**Instrucciones**
A - Según el texto sobre el Fondo Monetario Internacional, ¿qué dos instituciones se crearon en la reunión celebrada poco antes del fin de la segunda guerra mundial?
B - Escribe la continuación del texto sobre el Fondo Monetario Internacional a partir de su última oración.

**Fragmento del documento**
+--

Poco antes de finalizar la segunda guerra mundial, los países más poderosos liderados por Estados Unidos e Inglaterra, se reunieron en territorio norteamericano para definir el nuevo orden económico mundial de la postguerra. En dicha reunión, se crearon dos instituciones:

El Banco Mundial y el Fondo Monetario Internacional, cuyos objetivos eran: la prosperidad económica del mundo, el aumento de la producción y la generación de empleos. Sin embargo 50 años más tarde la mayoría de los países latinoamericanos que aplicaron las políticas del FMI, atraviesan diversas crisis económicas y sociales, y deben de soportar la injerencia del organismo económico internacional para que paguen sus deudas.

Cuestionándonos sobre: ¿Por qué las naciones de América latina ricas en recursos han llegado a esta situación?, ¿acaso solo han sido víctimas de gobiernos corruptos y administraciones ineficientes?, o ¿Existe un plan diseñado desde los centros de poder para someter a todo un Continente, utilizando al FMI como la herramienta ideal para llevar a cabo este objetivo? En otras palabras “un sistema financiero que busca el equilibrio de sus variables macroeconómicas y la inestabilidad financiera persistente del desarrollo capitalista” tal cual lo menciona el artículo publicado por Alicia Girón sobre el Fondo Monetario Internacional: De la estabilidad a la Inestabilidad, del consenso de Washington y las reformas estructurales en América Latina. Un sistema monetario al cual se le acusaba de ser el depredador de los países del tercer mundo y/o países en desarrollo. Pues si bien, la naturaleza del Fondo Monetario Internacional en sí debe operar para evitar el endeudamiento de un crecimiento desmesurado de fuga de capitales, el FMI debe entonces asegurar la adecuación de las recursos financieros, ya que a pesar de las reformas puestas en marcha desde la crisis financiera mundial, la escala de las crisis financieras y la necesidad de apoyo internacional no eran suficientes para el interés de la economía mundial y el sistema financiero en conjunto.

+--

**Información proporcionada**
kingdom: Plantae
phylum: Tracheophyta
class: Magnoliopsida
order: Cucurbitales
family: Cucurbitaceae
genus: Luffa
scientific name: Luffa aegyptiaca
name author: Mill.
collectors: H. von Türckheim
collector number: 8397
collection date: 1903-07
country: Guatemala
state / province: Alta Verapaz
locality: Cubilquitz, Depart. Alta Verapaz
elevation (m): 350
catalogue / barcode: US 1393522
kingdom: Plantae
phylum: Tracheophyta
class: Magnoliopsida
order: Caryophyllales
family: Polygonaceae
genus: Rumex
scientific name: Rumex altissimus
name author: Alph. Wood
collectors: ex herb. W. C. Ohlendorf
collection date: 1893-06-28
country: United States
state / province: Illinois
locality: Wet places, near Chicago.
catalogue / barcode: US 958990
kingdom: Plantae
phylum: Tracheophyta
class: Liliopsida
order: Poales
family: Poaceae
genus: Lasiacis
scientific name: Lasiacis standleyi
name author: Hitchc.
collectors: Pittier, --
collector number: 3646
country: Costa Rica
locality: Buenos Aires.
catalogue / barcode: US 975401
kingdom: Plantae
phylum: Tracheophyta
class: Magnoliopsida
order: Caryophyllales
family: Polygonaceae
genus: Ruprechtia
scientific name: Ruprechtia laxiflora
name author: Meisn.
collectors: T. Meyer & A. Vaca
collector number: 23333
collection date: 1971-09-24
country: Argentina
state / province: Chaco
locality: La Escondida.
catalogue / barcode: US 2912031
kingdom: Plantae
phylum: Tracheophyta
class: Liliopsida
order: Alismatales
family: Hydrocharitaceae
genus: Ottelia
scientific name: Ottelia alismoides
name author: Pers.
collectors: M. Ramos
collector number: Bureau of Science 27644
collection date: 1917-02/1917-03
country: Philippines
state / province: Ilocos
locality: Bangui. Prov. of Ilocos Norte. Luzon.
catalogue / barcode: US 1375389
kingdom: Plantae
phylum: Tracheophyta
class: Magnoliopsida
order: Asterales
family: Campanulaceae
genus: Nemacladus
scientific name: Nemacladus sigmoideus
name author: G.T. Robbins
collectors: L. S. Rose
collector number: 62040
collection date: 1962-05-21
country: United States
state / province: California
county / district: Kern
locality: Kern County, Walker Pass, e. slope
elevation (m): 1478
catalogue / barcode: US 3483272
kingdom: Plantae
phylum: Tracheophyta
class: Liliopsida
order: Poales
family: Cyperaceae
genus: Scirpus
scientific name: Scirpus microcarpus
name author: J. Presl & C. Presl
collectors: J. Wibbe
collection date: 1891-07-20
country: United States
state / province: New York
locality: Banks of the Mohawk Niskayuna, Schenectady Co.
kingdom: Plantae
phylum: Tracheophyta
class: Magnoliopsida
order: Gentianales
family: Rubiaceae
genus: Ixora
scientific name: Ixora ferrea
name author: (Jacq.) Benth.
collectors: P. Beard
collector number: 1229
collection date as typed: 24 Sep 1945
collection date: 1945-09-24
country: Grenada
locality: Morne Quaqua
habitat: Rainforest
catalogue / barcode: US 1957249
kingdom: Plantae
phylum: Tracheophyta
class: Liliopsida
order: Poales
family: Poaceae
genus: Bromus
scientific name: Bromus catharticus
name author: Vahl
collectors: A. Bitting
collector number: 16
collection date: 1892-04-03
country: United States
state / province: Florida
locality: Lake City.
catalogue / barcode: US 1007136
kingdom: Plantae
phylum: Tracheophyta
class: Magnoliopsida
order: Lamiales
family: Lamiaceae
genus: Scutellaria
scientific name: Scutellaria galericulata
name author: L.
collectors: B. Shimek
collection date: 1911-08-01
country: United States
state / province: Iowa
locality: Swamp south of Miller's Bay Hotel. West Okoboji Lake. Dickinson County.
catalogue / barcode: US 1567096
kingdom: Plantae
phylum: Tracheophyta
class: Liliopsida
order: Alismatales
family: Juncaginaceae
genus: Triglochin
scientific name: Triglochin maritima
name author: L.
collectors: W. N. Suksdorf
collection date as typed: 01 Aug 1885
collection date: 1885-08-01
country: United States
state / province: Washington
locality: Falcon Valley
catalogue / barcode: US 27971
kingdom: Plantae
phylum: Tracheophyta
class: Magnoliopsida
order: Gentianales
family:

+--

**Tus respuestas**
A - El Banco Mundial y el Fondo Monetario Internacional.

B -
Su misión ahora, será crucial para las economías de bajo ingreso, en cuanto al apoyo para trabajar con ellos y lograr las metas por el desarrollo de los mismos, en temas como disminuir la brecha de desigualdad por medio de sistemas de crecimiento sostenible en países con mayor inestabilidad política, abrir la inclusión financiera para que el suministro de acceso de servicios financieros no altere los precios de las materias primas o aumente los niveles de deuda, y que el efecto climático que vulnera a los países pequeños impulse a generar una mejor estrategia de respuesta ante los desastres naturales y reducir su riesgo, alineándose con ello a la agenda 2030 propuesta por la ONU dentro de los objetivos de desarrollo sostenible de las naciones unidas.